REQUIRED WORK → Reproduce verbatim the portion of the listing that opens with its first line and closes with the line containing "landet, dyrk dine", including both of those lines.

TASK DATA Start Marker

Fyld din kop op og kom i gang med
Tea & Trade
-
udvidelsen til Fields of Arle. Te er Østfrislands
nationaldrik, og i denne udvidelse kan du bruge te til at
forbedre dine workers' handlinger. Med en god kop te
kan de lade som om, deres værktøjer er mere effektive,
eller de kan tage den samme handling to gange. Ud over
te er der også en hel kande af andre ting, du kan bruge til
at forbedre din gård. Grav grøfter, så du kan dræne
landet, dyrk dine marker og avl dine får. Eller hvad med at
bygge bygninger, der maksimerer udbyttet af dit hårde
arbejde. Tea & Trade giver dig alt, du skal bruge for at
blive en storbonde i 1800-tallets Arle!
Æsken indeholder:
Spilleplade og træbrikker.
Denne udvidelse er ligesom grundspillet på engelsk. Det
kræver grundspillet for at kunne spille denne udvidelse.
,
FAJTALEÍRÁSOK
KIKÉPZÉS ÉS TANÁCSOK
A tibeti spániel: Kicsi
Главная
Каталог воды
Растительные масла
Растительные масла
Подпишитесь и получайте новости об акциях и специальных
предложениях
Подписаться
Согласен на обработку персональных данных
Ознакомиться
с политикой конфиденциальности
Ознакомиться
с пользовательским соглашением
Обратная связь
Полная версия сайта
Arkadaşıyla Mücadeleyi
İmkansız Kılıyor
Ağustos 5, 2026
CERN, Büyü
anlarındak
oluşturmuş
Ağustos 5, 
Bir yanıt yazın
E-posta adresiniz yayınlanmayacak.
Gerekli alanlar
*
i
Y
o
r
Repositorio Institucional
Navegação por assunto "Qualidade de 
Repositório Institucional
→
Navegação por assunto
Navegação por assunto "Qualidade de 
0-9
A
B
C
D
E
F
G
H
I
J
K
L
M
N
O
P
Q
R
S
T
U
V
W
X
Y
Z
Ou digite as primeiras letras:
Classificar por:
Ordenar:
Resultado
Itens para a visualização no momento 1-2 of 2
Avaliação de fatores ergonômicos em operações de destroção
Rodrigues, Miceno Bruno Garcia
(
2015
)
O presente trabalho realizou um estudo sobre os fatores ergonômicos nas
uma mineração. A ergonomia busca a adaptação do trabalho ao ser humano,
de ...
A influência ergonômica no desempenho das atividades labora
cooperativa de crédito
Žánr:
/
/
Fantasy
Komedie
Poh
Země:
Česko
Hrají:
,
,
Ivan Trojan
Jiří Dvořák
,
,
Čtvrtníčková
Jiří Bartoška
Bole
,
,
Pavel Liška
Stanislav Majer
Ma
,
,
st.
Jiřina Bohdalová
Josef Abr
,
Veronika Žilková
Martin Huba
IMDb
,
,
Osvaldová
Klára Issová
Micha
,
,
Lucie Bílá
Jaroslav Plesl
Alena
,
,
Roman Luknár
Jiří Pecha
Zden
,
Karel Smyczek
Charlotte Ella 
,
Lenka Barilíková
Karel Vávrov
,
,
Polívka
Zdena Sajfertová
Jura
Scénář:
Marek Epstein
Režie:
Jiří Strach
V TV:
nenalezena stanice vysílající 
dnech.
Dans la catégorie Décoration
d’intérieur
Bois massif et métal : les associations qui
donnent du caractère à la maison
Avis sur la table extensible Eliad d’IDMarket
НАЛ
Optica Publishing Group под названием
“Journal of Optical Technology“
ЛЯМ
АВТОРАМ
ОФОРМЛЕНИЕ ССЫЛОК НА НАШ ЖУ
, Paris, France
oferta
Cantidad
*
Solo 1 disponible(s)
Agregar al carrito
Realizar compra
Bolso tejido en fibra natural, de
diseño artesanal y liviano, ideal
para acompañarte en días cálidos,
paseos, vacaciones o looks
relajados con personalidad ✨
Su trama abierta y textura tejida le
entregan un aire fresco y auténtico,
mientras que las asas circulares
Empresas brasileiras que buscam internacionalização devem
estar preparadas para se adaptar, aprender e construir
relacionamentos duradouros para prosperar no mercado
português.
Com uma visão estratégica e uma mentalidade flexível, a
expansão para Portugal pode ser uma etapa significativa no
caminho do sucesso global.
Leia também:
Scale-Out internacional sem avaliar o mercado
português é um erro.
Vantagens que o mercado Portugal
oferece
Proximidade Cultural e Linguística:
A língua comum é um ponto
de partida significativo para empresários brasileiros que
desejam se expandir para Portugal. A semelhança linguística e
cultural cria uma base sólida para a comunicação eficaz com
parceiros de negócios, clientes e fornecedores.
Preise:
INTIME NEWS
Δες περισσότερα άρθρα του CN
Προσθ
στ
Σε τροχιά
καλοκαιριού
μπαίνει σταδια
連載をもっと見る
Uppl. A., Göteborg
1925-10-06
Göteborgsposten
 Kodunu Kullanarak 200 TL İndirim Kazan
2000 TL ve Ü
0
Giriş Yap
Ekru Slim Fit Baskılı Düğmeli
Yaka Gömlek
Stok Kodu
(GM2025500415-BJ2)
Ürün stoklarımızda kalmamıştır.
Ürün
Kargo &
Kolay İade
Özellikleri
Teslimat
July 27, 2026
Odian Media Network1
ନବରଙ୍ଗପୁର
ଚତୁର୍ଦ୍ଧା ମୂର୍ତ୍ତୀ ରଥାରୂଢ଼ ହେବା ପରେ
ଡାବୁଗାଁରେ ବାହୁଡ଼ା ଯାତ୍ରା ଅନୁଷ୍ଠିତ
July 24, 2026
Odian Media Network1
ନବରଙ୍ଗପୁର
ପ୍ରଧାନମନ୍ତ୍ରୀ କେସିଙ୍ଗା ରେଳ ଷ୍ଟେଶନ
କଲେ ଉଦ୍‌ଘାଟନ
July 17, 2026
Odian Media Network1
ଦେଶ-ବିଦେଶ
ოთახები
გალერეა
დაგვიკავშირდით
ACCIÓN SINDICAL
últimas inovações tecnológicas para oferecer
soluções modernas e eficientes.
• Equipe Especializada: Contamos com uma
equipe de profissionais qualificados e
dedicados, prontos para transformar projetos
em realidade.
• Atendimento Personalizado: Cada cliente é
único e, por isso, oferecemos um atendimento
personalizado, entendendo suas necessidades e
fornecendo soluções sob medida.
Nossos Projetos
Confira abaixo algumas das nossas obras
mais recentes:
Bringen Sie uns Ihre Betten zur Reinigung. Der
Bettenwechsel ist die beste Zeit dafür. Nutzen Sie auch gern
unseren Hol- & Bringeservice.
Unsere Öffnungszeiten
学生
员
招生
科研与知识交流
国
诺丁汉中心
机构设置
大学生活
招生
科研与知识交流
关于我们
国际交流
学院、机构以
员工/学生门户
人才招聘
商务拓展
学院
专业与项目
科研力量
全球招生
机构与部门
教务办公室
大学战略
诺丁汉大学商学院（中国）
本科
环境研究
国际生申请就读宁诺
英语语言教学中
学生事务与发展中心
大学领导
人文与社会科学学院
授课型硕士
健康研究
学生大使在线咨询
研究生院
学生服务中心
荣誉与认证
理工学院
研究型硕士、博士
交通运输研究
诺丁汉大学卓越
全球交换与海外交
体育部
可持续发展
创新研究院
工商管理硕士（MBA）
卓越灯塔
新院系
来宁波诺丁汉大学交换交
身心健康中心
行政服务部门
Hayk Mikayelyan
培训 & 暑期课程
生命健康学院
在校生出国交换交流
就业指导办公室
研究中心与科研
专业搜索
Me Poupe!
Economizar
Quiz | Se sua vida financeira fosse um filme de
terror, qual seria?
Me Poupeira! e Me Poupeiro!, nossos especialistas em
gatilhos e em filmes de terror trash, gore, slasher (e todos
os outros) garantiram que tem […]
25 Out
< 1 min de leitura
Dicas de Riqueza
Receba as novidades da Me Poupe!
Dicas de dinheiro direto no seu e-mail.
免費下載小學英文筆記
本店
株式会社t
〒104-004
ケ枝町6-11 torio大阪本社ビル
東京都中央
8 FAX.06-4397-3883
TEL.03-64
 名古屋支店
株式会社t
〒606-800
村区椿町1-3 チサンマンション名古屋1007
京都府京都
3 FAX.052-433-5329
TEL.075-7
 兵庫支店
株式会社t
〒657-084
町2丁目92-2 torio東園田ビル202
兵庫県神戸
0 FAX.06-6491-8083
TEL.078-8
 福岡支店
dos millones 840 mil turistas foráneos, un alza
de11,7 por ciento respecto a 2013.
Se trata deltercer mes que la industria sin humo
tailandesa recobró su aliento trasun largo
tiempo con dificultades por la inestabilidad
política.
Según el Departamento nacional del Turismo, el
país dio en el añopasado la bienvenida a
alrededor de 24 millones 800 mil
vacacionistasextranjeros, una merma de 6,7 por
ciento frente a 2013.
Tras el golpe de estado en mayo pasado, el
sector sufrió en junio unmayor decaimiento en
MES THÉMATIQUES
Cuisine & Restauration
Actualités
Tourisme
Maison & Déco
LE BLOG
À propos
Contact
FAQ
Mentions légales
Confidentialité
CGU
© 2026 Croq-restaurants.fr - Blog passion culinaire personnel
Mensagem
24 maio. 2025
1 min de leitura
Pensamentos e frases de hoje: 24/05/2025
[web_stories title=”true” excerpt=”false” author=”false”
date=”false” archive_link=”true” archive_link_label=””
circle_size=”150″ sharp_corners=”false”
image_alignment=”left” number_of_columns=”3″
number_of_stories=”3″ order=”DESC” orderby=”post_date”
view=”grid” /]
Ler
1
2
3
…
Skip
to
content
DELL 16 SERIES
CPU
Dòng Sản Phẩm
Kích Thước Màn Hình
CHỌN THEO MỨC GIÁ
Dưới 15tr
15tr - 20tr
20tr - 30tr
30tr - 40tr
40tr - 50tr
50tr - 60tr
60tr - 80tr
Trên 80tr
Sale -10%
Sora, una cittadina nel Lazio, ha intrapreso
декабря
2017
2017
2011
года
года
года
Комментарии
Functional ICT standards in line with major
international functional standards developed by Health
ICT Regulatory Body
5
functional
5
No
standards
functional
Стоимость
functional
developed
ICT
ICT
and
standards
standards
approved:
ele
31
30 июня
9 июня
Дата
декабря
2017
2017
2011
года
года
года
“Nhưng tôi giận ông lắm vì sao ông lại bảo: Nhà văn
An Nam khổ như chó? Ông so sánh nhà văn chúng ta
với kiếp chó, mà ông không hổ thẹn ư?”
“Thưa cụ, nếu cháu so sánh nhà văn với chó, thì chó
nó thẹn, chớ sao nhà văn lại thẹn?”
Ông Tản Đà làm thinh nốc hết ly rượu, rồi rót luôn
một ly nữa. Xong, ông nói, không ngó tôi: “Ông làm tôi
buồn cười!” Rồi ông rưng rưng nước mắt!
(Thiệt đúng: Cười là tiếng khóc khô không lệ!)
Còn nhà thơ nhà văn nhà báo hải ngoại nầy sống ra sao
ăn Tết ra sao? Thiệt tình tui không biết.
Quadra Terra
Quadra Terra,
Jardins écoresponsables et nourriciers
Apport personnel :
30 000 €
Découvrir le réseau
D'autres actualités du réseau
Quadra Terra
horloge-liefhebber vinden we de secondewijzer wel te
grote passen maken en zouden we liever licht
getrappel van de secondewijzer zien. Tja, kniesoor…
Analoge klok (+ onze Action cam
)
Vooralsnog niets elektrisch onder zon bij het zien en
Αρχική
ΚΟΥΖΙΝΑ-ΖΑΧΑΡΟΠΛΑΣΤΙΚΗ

TASK DATA End Marker

SOLUTION TO THIS TASK →
Fyld din kop op og kom i gang med
Tea & Trade
-
udvidelsen til Fields of Arle. Te er Østfrislands
nationaldrik, og i denne udvidelse kan du bruge te til at
forbedre dine workers' handlinger. Med en god kop te
kan de lade som om, deres værktøjer er mere effektive,
eller de kan tage den samme handling to gange. Ud over
te er der også en hel kande af andre ting, du kan bruge til
at forbedre din gård. Grav grøfter, så du kan dræne
landet, dyrk dine marker og avl dine får. Eller hvad med at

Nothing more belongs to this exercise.